8.30.2004

Rogue school

i got to reconnect with my friend nick palermo at the pie throwing party the other night... please read this truly inspirational dream of his. one theme in his dream sums up my aims at easily amazed pretty succintly, "just examining the sometimes ugly, sometimes beautiful world, looking for truth and lessons."
my dreams last night were filled with pie-throwing messiness. Then we kind of paraded through the streets all messy. It was weird (it *was* a dream) and fun. Then there was this really strange part of the dream, and I thought it was so brilliant from the moment I saw it...

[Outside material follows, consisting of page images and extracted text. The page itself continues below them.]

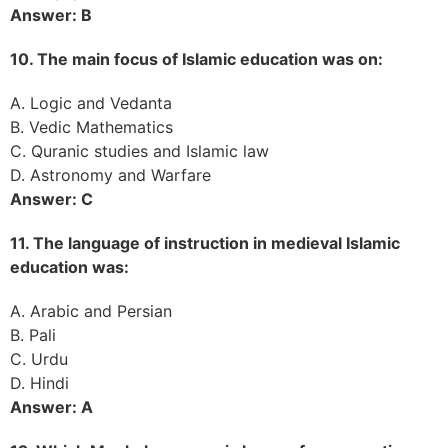
Answer: B
10. The main focus of Islamic education was on:
A. Logic and Vedanta
B. Vedic Mathematics
C. Quranic studies and Islamic law
D. Astronomy and Warfare
Answer: C
11. The language of instruction in medieval Islamic
education was:
A. Arabic and Persian
B. Pali
C. Urdu
D. Hindi
Answer: A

So as we paraded down the street in some unknown dream-neighborhood, I witnessed some thug using a blade to jimmy open the door at, of all places, a public school. Not sure what kind of school it was, elementary, middle, or high. I thought, "what a rat, would break into a school." A couple of us approached the door to see what was going on in there. Instead of cleaning the place out, people (children, teenagers, adults) were gathered around in an auditorium kind of room, LEARNING! Some of the teenage kids were giving a very nicely designed and really high-tech presentation, complete with one of those fancy projectors hooked to a computer. So I asked someone what was going on. The person explained to me that this movement had formed where people would hold this kind of rogue class in public schools on weekends and vacation days. They all broke into the school, used the resources (like the projector and what not), and taught the kids how to teach each other using technology that they'd have to use later in life but that maybe wouldn't be part of a normal class.

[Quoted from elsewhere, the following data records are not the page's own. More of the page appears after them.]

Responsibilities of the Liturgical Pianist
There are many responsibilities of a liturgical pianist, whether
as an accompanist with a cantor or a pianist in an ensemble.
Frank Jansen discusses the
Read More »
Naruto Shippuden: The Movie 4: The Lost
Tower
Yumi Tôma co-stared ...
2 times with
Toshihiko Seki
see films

Furthermore, and here's the kicker, the stuff they were teaching/learning/studying was *totally* out of the mainstream. Like the presentation that was going on when I walked in was some kind of behind the scenes of the civil rights movement - stuff they'd never teach in a regular class. You know, the public school version is just a couple "heros," Rosa Parks and MLK, and they led everyone to equality. Well this version was more in depth, complete with militants on both sides of the issue, extensive controversy and disagreement, etc., way too complex and two-sided (not just a good guys/bad guys story) for public school kids. So while there's no civil rights movement in the part I've read so far, I think this idea comes from a book I have and have partially read called "Lies My Teacher Told Me." But at the rogue school, they were just examining the sometimes ugly, sometimes beautiful world, looking for truth and lessons. It was like a school where Noam Chomsky is principal. It was an interesting end to a night full of crazy dreams.
so nick, when do you start teaching? or at least keep feeding us with such great ideas as this one!